Being loved by the girls and by my community in Bolivia has nothing to do with my abilities. Getting an email from a friend or a package from my family has nothing to do with anything I can do for them from here. I often feel I am far from "earning my keep" here. The love I experience in the hogar and in Bolivia reflects the perfect love of Christ, who asks nothing in return. My existence is enough. Here in Bolivia I have the opportunity to feel the selfless love of God through the people around me, but it requires me to make myself entirely humble and dependent. I must experience my own weakness to better understand God's love through my hosts and the people supporting me from "home."

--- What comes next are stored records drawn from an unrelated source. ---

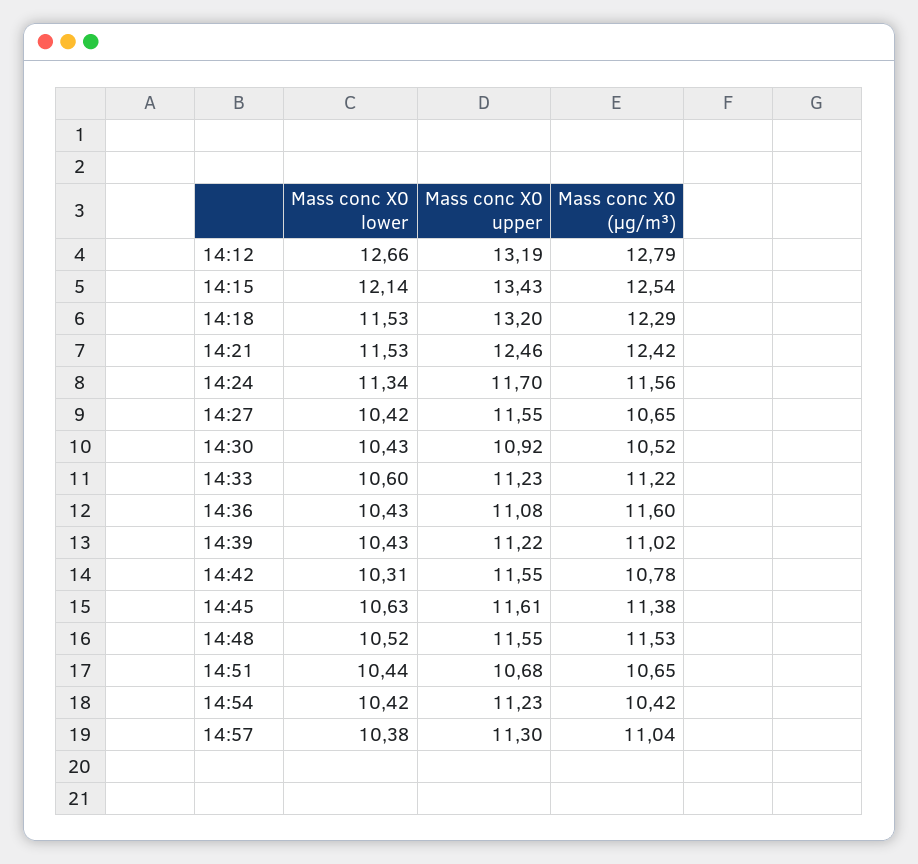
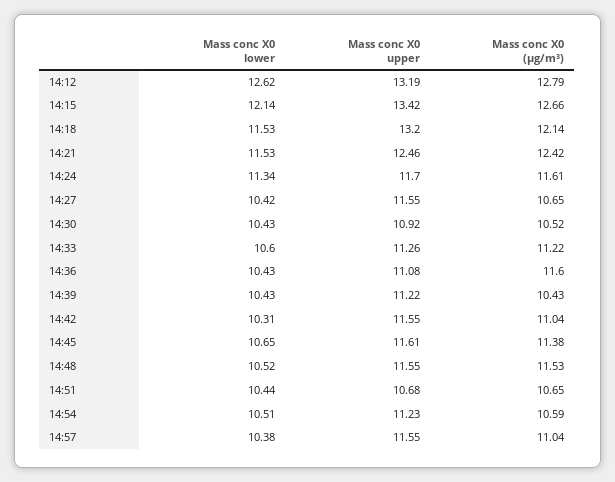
  {
    "Mass conc X0 lower": {
-     "14:12": 12.66,
+     "14:12": 12.62,
      "14:15": 12.14,
      "14:18": 11.53,
      "14:21": 11.53,
      "14:24": 11.34,
      "14:27": 10.42,
      "14:30": 10.43,
      "14:33": 10.6,
      "14:36": 10.43,
      "14:39": 10.43,
      "14:42": 10.31,
-     "14:45": 10.63,
+     "14:45": 10.65,
      "14:48": 10.52,
      "14:51": 10.44,
-     "14:54": 10.42,
+     "14:54": 10.51,
      "14:57": 10.38
    },
    "Mass conc X0 upper": {
      "14:12": 13.19,
-     "14:15": 13.43,
+     "14:15": 13.42,
      "14:18": 13.2,
      "14:21": 12.46,
      "14:24": 11.7,
      "14:27": 11.55,
      "14:30": 10.92,
-     "14:33": 11.23,
+     "14:33": 11.26,
      "14:36": 11.08,
      "14:39": 11.22,
      "14:42": 11.55,
      "14:45": 11.61,
      "14:48": 11.55,
      "14:51": 10.68,
      "14:54": 11.23,
-     "14:57": 11.3
+     "14:57": 11.55
    },
    "Mass conc X0 (μg/m³)": {
      "14:12": 12.79,
-     "14:15": 12.54,
+     "14:15": 12.66,
-     "14:18": 12.29,
+     "14:18": 12.14,
      "14:21": 12.42,
-     "14:24": 11.56,
+     "14:24": 11.61,
      "14:27": 10.65,
      "14:30": 10.52,
      "14:33": 11.22,
      "14:36": 11.6,
-     "14:39": 11.02,
+     "14:39": 10.43,
-     "14:42": 10.78,
+     "14:42": 11.04,
      "14:45": 11.38,
      "14:48": 11.53,
      "14:51": 10.65,
-     "14:54": 10.42,
+     "14:54": 10.59,
      "14:57": 11.04
    }
  }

Because of this, it is difficult sometimes for us, as humans who desire to feel complete and in control, to simply receive. However, receiving is absolutely essential to understanding our relationship to God and to eachother. In addition, Nouwen reminds us that receiving is an act of liberation. When we receive one another with gratitude we remind each other of the trumendous power we have in our world. My willingness to receive is, I'm surprised to find, an act of service. Think of the people who have deeply impacted your life. It's likely they were people who listened to your story with eagerness, grateful to know you better. They asked you to teach them. They trusted you to exercise your power with love and responsibility by caring for them. In short, they received you and everything you had to offer with gratitude and a reverence for the unique being that you are. This reverence, this gratitude, this thankfulness is mine to offer when I am willing to admit that I am wanting for something here.

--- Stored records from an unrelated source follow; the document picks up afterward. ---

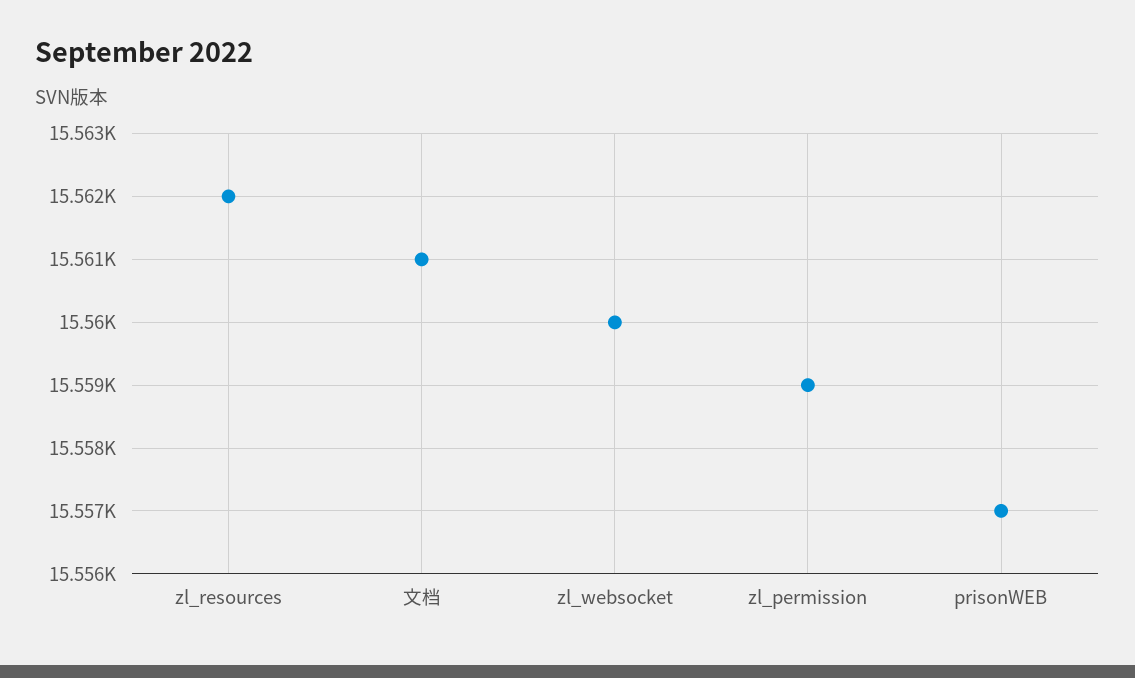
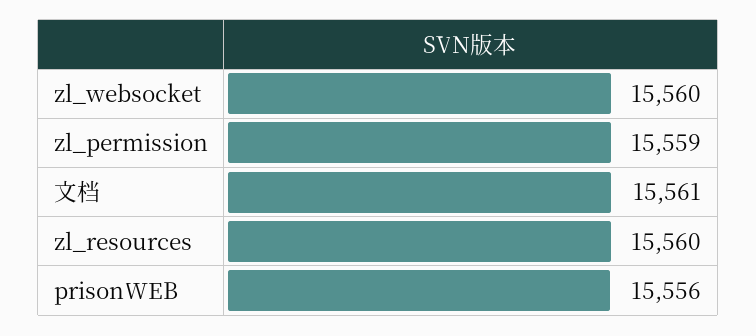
  {
-   "zl_resources": 15562,
+   "zl_resources": 15560,
    "文档": 15561,
    "zl_websocket": 15560,
    "zl_permission": 15559,
-   "prisonWEB": 15557
+   "prisonWEB": 15556
  }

On the other hand, our unwillingness to receive from our communities places them in a position of subordinance. In Genesis 23, the Hittites try to give Abraham the land to bury his wife and he has a heck of a time persuading them to let him purchase it. Had he accepted it, he would not have an opportunity to be the rightful property owner. Their "generosity" was actually depriving Abraham (who was disadvantaged as a foreigner in that land) of an opportunity to build a life for himself. As affirming as it is to provide for the people around us, we must not do so at the expense of another's autonomy. Furthermore, When I refuse to be provided for by my host country, and I strive to impose my "competence" on them, I instill in them the same insecurity and helplessness that I myself feel as a displaced missionary, but in their own home and country. What a terrible trespass against my hosts.

Learning to be truly grateful for every email, every conversation, every little girl, every hour spent reading (over and over and over) the book about the crocodile lurking under the bed, has so dramatically changed my experience here. I was having so much trouble until I started ending the day by recounting what I received rather than what I contributed. The day suddenly became full and meaningful and beautiful when I meditated on the works of God rather than the works of my own hands.

In unrelated news: I learned how to eat chicken feet today. Champion!